Examples of using "Volverá" in a sentence and their dutch translations:
Hij komt terug.
Wanneer komt hij terug?
- Hij komt zo terug.
- Zij komt zo terug.
Hij komt morgen terug.
Hij zal over een uur terug zijn.
Ik denk dat hij nooit meer zal terugkomen.
Ik denk dat hij nooit meer zal terugkomen.
Dit zal niet nog eens gebeuren.
Wanneer komt ze terug thuis?
Ik denk dat hij nooit meer zal terugkomen.
Dit zal niet nog eens gebeuren.
- Hij zal over tien minuten terug zijn.
- Hij is over tien minuten terug.
Op 25 januari zal hij terugkomen.
Hij zal over een uur terug zijn.
Kom je morgen terug?
Ik geloof dat hij nooit meer zal terugkomen.
Ze komt ons gauw weer bezoeken.
Ze is binnen een week terug.
Hij is zo terug.
Ik weet niet wanneer mijn moeder terug zal komen.
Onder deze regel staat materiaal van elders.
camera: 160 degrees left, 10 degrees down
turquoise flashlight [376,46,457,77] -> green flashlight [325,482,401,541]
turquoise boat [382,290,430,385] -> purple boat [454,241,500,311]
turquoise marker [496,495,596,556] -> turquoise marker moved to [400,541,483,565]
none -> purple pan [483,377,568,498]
Ten laatste maandag is hij terug.
Ik weet zeker dat ze snel terugkomt.
Tokio zal opnieuw te lijden hebben van droogte deze zomer.
Ik weet niet wanneer hij weer komt.
Uit de kast komen zal niet langer een optie zijn,
Dit soort verantwoordelijkheid zal meer en meer urgent worden.
Het jagen zal weken niet meer zo goed gaan.
Tegen de tijd dat zijn moeder terugkeert... ...is de crèche weer compleet.
- Hij zal over tien minuten terug zijn.
- Hij is over tien minuten terug.
Bill komt volgende week terug.
In Tokio zal het deze zomer weer tot een watertekort komen.
Hij gaat de stad nooit meer bezoeken.
Het zal steeds moeilijker worden om in het dorp te leven.